In 1891, Munch for the first time employed caricature to retaliate for what he regarded as an unjust attack. He had applied for the State Scholarship for Artists for the third year in a row, claiming that he had been unable to make full use of the grant the previous year due to illness. This prompted the author Bjørnstjerne Bjørnson to write a newspaper note, criticizing the use of artist scholarships as a kind of health insurance. Munch reacted by drawing caricatures of Bjørnson as a repressive and dominating figure on the Norwegian cultural scene (MM.T.01312).

After the definite break-up in 1902 with Tulla Larsen, with whom he had had a turbulent relationship for several years, caricature became an important tool for expressing his indignation over their mutual friends, whom he felt had betrayed him. Christian Krohg, Sigurd Bødtker, and Gunnar Heiberg were frequently portrayed in malicious caricatures, the two last-mentioned often in the shape of animals (MM.T.00138-06). Gradually even other incidents where Munch felt persecuted or unfairly treated were made subjects of drawings and lithographs.

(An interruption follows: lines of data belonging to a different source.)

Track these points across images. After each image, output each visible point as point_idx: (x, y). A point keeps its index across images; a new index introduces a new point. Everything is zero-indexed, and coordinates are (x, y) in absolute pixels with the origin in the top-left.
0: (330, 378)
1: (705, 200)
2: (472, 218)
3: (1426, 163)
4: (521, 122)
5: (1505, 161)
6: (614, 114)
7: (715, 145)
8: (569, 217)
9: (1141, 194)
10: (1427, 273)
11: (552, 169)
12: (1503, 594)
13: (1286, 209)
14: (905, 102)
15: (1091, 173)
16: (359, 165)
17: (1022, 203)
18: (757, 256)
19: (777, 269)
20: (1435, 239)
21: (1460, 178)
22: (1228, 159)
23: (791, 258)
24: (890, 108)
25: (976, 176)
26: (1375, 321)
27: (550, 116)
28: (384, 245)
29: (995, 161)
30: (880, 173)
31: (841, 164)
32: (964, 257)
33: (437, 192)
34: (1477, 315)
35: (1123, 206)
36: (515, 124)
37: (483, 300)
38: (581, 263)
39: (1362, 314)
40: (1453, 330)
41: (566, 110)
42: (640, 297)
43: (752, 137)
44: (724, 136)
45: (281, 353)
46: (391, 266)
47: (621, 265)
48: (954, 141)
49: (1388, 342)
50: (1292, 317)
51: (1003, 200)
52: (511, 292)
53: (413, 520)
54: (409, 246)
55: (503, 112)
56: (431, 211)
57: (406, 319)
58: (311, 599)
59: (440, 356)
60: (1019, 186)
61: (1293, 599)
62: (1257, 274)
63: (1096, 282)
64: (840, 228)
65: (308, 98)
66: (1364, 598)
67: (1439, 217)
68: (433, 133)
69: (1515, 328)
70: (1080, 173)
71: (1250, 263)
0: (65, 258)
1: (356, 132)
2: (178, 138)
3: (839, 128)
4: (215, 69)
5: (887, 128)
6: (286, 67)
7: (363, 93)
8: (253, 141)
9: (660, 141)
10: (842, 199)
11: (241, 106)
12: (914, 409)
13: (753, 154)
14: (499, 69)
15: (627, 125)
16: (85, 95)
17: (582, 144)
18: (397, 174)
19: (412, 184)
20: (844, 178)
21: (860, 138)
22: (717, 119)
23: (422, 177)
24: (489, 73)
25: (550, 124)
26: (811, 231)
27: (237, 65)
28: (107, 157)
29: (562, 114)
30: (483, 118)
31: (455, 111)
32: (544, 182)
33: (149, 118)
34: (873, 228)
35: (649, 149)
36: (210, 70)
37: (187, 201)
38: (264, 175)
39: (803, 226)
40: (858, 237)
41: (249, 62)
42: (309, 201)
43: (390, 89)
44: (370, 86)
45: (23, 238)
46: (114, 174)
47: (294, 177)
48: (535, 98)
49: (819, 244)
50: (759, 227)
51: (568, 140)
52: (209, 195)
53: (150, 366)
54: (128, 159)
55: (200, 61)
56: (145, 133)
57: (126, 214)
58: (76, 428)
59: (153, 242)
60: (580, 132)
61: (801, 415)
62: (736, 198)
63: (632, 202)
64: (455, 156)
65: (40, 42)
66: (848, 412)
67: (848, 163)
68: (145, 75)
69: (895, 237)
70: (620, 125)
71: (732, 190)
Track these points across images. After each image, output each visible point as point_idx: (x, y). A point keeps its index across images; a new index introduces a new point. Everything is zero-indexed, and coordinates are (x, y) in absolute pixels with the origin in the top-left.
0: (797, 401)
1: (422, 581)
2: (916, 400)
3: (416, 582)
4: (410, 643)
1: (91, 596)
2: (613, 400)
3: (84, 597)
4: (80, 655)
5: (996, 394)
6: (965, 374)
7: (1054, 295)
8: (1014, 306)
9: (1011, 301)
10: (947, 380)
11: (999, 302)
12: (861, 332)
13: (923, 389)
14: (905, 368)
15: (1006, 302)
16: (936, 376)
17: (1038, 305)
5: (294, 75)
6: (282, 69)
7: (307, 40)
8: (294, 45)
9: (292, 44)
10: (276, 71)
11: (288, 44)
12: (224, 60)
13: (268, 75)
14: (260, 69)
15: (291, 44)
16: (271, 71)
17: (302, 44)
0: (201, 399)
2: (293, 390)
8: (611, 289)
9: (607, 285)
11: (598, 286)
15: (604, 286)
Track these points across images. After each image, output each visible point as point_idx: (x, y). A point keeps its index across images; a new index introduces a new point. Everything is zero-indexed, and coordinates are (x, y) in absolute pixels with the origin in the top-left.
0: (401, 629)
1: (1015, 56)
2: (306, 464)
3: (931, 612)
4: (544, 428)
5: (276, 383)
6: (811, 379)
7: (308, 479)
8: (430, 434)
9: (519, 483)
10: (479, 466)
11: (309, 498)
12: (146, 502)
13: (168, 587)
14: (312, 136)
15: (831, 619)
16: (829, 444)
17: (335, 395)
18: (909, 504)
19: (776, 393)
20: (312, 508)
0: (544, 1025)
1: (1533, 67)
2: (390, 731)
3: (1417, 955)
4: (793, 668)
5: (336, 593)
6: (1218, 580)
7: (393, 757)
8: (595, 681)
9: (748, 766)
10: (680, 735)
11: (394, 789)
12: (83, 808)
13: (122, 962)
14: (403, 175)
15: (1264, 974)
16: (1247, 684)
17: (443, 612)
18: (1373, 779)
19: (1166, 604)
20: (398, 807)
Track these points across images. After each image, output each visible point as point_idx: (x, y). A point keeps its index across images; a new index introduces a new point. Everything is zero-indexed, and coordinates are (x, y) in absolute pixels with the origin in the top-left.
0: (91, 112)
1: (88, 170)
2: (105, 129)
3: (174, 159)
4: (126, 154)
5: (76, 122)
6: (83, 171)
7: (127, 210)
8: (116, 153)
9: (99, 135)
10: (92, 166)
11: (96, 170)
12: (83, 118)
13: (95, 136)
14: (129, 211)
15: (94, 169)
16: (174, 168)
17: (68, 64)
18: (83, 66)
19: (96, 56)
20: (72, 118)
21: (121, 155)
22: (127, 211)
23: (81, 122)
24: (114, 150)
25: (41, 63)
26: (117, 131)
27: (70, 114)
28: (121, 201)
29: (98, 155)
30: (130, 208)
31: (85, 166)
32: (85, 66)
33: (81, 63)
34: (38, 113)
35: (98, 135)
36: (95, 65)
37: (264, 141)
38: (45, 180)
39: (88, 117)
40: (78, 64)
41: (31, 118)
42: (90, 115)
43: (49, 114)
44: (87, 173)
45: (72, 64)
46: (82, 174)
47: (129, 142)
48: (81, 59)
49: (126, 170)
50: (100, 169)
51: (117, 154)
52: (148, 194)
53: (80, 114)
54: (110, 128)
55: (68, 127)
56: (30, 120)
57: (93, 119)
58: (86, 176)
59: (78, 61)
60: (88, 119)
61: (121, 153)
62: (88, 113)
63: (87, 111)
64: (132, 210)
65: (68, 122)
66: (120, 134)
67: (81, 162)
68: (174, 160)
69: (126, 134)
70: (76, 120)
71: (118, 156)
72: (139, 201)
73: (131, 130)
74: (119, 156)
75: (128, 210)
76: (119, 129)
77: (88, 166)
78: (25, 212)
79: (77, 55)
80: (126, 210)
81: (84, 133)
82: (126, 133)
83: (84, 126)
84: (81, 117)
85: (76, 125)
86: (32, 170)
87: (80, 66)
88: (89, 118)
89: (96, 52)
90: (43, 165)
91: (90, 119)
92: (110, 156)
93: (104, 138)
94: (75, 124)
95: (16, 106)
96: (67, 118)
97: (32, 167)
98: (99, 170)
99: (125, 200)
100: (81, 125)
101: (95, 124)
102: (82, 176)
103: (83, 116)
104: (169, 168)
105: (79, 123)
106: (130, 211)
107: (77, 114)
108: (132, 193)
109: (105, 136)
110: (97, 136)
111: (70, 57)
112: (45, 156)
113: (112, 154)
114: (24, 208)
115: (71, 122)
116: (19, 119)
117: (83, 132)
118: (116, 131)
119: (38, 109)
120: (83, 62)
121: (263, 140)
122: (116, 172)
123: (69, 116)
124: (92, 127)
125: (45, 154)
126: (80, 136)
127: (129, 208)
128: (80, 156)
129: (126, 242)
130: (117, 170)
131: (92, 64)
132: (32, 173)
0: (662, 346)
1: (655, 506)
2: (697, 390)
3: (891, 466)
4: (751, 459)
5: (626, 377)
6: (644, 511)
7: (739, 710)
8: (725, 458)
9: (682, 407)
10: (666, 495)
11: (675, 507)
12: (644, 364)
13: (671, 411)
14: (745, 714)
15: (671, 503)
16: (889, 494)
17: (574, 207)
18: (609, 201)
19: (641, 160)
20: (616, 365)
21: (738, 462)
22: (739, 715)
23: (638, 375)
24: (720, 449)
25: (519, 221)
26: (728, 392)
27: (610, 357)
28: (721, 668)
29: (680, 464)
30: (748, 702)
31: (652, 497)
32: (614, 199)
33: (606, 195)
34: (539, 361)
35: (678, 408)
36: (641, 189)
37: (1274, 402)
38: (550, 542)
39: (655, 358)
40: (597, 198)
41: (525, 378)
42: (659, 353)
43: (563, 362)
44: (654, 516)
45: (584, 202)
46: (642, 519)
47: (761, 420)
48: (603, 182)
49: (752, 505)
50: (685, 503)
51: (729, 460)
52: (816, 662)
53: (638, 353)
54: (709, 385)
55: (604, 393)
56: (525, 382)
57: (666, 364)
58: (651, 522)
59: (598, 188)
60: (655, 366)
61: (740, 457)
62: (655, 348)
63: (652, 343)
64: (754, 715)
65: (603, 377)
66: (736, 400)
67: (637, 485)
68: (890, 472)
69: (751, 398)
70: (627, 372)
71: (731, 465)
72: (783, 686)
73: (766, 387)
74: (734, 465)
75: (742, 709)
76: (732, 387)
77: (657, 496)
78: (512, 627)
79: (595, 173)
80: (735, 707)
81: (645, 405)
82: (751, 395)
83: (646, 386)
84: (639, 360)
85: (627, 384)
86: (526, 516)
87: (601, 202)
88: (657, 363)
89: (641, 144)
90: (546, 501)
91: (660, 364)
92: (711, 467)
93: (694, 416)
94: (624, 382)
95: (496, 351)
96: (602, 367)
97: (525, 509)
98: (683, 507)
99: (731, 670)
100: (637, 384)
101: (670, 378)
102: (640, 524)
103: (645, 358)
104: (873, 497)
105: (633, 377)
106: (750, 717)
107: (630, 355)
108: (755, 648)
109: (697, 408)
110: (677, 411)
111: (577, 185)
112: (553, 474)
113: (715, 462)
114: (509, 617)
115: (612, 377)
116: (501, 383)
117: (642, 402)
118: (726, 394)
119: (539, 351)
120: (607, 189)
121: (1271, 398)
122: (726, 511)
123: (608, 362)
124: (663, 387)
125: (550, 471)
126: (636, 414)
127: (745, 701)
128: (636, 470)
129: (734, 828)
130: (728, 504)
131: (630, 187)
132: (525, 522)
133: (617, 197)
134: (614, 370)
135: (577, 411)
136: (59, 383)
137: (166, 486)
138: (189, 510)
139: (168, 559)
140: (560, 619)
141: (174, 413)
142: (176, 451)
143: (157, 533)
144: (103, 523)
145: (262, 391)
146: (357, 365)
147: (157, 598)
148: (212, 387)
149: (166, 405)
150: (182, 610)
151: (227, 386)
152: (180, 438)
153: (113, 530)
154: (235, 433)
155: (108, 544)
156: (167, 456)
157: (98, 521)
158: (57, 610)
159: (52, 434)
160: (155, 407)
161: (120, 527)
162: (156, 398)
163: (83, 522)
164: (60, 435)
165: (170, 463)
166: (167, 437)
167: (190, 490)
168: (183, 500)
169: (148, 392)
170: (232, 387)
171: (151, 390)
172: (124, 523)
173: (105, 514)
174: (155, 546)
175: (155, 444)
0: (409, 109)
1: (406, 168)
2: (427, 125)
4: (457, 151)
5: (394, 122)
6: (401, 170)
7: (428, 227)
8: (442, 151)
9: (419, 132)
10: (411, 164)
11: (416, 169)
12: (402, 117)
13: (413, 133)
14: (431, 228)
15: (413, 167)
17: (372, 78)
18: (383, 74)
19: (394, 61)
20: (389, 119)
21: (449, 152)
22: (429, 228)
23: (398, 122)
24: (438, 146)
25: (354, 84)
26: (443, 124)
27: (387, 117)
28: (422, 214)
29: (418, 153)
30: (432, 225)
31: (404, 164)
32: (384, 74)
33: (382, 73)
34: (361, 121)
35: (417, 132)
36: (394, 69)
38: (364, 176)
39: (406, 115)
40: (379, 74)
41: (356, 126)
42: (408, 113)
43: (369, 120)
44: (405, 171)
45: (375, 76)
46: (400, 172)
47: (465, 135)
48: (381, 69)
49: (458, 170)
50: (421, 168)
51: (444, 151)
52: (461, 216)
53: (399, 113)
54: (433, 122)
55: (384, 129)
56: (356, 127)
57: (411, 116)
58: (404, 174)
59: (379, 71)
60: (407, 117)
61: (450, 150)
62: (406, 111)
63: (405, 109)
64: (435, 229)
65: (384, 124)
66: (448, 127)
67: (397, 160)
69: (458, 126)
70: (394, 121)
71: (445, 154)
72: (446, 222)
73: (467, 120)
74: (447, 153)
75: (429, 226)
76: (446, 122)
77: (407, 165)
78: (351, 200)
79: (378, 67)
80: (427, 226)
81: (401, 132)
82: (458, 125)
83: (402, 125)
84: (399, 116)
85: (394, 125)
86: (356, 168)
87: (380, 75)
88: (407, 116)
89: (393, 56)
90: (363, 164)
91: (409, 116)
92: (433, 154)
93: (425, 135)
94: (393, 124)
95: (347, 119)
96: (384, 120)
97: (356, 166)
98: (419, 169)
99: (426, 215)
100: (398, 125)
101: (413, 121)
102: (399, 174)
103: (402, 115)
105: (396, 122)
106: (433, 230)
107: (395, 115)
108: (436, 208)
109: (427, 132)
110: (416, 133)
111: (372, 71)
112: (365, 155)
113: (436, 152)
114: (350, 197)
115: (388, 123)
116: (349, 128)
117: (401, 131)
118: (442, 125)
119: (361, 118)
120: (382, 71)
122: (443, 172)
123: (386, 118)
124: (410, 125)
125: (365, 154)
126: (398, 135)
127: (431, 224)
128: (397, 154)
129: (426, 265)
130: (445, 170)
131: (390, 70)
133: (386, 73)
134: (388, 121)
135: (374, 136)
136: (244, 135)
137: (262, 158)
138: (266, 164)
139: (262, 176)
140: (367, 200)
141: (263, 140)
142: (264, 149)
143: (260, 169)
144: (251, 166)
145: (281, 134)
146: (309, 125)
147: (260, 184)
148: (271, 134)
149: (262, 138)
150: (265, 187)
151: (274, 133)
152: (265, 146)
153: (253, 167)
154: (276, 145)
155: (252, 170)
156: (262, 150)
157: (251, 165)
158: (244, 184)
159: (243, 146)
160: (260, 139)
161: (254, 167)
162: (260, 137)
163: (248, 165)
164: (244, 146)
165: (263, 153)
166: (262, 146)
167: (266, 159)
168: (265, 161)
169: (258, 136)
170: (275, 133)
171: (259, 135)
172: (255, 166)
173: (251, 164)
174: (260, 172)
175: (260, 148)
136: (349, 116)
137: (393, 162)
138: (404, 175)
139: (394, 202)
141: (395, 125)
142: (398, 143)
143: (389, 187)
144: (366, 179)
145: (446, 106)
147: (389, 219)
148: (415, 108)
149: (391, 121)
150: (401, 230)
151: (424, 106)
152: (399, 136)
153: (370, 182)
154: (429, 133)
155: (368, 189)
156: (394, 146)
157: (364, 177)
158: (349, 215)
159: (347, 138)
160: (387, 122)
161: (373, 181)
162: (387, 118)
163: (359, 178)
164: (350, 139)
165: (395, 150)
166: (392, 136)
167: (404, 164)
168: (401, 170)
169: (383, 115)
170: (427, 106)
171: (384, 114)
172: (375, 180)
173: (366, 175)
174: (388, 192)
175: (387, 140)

Among these caricatures we also find self-ironic drawings, where he has portrayed himself in a perpetual fight with bureaucracy or searching for a lost button (MM.T.00226-26).

In later years, conflict with a neighbor at Ekely gave birth to a series of drawings describing repeated attacks by the neighbor’s fierce dog (MM.T.00164-53-verso), and during the 1930s the tax authorities were ridiculed in the molbo story “The Hen Laying Golden Eggs”. Both the fierce dog and the molbos were published as lithographic series.